John McCall, an engineer on Apple’s Swift team and a member of the language working group, introduced Swift’s plans for 2023 in a new blog post.

“There’s a lot of exciting work going on in Swift projects, and it’s hard to keep track of all of it because it’s happening across so many different repositories, pull requests, and forum threads. To give the community a better picture of the big picture, the core team Surveyed working groups and developers across the project and gathered information on what they’re focusing on for the next year.”

community organizationaspect,Swift core teamrecently started restructuring,In order to have more responsibility for a dedicated working group:

According to the introduction, these new working groups join the long-standing Swift on Server and Diversity working groups, so that interested users can join dedicated working groups to make contributions in a more targeted manner. The core team is looking into creating more working groups, including one dedicated to improving the cross-platform usability of Swift.

The members of the core team have also been updated,Mishal Shah Will join the core team. “As a leader and advocate for much of the underlying infrastructure that supports Swift projects, Mishal has been instrumental in supporting the growth of Swift projects for some time.”

language developmentaspect,The Language Working Group focuses on making progress in five main language areas:

  • concurrent.complete pairSendableand actors Provides language support for strict data isolation. Plans include closing many known thread safety holes, such as those around global variables and certain cross-actor calls.it also includesEquipped with some functions to solve the problem caused by strict isolation The resulting usability issues,For example to allow non-Sendable to move between isolated domains under restricted conditions.

  • generic.The language working group intends to work on variadic generics language features. This is a major feature expected to take several years to complete, initially focusing on designing the core language model and implementing the compiler and runtime infrastructure to support it. An early milestone will be to allow tuple types to conditionally conform to protocols such as Equatable if their elements conform to protocols such as Equatable.

  • ownership.

    • Exploitation features give programmers explicit control over the ownership of values ​​in memory.

    • Add basic support for non-copyable types. This will provide new ways to achieve high performance by limiting the lifetime of key values. These controls will enable new ways of working with in-memory data, combining the performance of current “unsafe” constructs with the safety of Swift’s standard library features.

  • macro.Focus onFurther support for creating rich libraries and DSLs.This work will be created from vision document To get started, design for what macros can achieve in Swift and how they fit into the language.

  • C++ interoperability.

    • Write documentation that explains how to make C++ APIs available in Swift and vice versa.

    • Stabilize the current prototype interoperability features in Swift using C++, including owned value types, trivial value types, API schemas (such as external reference types and iterators), and some information about methods, pointers, l-value and r-value references some basic questions.

    • Stabilize the current prototype interoperability features for using Swift from C++, including Swift value types, reference types, and functions exposed to The C++ way.

Additionally, the language working group is planning to finalize expected language revisions for the upcoming Swift 6 language mode. Swift regularly introduces new language modes so that the language can progress without breaking source compatibility of existing code.as well asThe compiler development team is working hard to improve how the compiler interacts with the build system and other invocations of itself.

For Package Registry,Development of the Swift package manager has focused on starting work with the community on an open source package registry server implementation. The goal is to create the technical components needed to transition the Swift package ecosystem from a source control-based ecosystem to a registry-based system, thereby enhancing the security and reliability of the ecosystem. Its plans will work with community-run projects such as the Swift Package Index.

Other Swift efforts in 2023 include:

  • Develop a Swift parser, written in pure Swift, with the functionality of the current C++ implementation. This opens up new directions for tool development that will eventually replace C++ parsers.

  • Improve type checking performance for result builders by migrating the type inference implementation to a more scalable infrastructure that supports multi-statement closure inference.

  • Improve the reliability of code completion and lookup-dependent tools such as Quick Help and Jump to Definition, especially in incomplete or ambiguous code, through tighter integration with the type checker.

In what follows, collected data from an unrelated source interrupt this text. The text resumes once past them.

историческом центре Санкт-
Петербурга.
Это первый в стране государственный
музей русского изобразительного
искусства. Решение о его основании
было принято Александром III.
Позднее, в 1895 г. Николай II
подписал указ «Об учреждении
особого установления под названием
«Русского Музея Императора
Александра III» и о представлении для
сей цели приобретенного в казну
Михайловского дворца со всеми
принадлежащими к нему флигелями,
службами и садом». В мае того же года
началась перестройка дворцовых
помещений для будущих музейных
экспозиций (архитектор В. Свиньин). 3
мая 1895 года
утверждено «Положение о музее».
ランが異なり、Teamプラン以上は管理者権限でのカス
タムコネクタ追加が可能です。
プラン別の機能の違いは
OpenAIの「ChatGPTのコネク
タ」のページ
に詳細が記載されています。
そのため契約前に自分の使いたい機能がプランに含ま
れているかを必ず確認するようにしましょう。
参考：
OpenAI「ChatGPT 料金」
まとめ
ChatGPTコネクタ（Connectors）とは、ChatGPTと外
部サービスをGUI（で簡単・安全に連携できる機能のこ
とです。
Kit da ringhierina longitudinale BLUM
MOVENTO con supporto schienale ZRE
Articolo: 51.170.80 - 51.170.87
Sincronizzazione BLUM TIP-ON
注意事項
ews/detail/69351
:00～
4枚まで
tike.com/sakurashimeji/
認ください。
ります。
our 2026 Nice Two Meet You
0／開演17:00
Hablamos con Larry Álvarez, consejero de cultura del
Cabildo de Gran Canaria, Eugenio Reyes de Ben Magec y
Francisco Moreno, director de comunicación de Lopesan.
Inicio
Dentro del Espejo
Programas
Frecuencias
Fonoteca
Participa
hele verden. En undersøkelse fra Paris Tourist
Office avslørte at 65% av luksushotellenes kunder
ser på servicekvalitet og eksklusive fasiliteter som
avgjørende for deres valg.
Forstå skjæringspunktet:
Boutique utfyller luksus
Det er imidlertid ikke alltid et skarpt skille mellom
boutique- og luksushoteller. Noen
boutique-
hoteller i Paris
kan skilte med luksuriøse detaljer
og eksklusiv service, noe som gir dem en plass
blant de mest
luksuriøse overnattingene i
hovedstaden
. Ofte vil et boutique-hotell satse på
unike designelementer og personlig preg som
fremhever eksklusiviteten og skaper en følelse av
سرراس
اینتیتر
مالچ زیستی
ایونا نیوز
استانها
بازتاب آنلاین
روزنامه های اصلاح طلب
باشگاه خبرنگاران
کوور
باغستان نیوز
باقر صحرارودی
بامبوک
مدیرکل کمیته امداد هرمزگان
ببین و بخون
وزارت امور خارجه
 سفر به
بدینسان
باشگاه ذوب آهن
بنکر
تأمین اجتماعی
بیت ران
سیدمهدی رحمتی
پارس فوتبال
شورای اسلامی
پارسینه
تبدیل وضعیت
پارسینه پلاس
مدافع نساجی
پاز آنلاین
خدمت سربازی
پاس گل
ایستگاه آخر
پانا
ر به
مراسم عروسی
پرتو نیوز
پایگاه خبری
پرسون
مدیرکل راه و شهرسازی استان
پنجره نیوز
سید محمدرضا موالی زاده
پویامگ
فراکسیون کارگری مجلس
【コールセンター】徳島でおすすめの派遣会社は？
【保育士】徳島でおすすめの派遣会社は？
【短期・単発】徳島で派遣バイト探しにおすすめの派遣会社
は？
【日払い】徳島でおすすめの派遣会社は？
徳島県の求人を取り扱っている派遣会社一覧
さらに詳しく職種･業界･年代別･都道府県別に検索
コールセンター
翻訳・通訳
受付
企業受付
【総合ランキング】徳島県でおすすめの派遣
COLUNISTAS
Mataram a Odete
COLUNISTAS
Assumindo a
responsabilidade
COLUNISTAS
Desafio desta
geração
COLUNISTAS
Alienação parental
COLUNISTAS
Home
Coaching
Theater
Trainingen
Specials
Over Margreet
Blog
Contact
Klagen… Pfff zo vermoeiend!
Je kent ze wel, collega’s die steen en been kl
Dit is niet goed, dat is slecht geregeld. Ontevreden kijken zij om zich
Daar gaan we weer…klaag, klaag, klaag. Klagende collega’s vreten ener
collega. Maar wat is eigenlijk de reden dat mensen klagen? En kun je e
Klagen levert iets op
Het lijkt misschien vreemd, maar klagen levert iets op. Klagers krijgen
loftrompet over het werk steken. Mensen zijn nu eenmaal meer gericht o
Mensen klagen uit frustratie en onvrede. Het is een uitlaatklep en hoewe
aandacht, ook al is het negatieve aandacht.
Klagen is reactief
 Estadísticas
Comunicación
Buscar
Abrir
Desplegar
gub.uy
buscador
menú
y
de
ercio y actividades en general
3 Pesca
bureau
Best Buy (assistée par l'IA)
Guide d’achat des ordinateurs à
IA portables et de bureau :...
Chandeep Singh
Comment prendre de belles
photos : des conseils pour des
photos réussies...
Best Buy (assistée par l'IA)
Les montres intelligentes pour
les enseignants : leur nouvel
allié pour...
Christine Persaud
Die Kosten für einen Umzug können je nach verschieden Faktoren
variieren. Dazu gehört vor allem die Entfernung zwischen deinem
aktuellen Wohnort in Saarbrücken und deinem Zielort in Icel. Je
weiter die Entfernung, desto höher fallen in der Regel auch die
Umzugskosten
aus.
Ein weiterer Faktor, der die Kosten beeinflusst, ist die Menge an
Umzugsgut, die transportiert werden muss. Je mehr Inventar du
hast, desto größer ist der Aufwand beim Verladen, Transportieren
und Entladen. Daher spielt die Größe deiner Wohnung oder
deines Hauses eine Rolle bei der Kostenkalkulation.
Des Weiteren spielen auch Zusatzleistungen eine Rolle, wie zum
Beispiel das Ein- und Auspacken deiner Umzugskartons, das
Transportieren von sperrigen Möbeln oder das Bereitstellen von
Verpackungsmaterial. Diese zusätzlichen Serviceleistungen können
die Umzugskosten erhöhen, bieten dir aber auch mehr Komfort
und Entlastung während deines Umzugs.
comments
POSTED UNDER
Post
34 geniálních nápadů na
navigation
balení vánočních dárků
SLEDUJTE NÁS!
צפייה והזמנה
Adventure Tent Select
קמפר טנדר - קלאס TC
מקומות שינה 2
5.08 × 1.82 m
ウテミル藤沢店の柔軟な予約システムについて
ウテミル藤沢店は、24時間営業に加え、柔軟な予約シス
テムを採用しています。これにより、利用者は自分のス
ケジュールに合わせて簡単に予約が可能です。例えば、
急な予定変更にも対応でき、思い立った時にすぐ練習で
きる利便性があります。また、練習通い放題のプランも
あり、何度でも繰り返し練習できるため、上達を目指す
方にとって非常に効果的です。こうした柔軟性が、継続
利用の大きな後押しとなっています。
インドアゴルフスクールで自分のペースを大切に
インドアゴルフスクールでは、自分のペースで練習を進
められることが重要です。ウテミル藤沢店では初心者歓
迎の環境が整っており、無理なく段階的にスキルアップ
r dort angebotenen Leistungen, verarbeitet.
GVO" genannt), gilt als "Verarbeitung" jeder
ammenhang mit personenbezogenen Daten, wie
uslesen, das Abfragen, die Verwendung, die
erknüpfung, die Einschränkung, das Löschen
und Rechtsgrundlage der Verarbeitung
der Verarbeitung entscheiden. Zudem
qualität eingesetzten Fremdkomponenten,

  • In some cases, less code is generated when translating functions by eliminating the need for translating thunks, especially when passing closures to generic and imported functions.

  • Generates less code when copying and destroying complex structures and enums by interpreting the compact encoding of the type layout instead of emitting specialized functions.

  • Added SIL optimizer support for new language features and predictable optimizations related to object lifetimes and copies. The team is designing a new set of low-level SIL utilities to maintain ownership invariance throughout the existing optimization pipeline. This results in reliable diagnostics and predictable performance.

  • Rewrite the current interprocedural side-effect and escape analyzes in Swift, replacing the current C++ implementation. The new implementation provides more accurate results and is significantly simpler.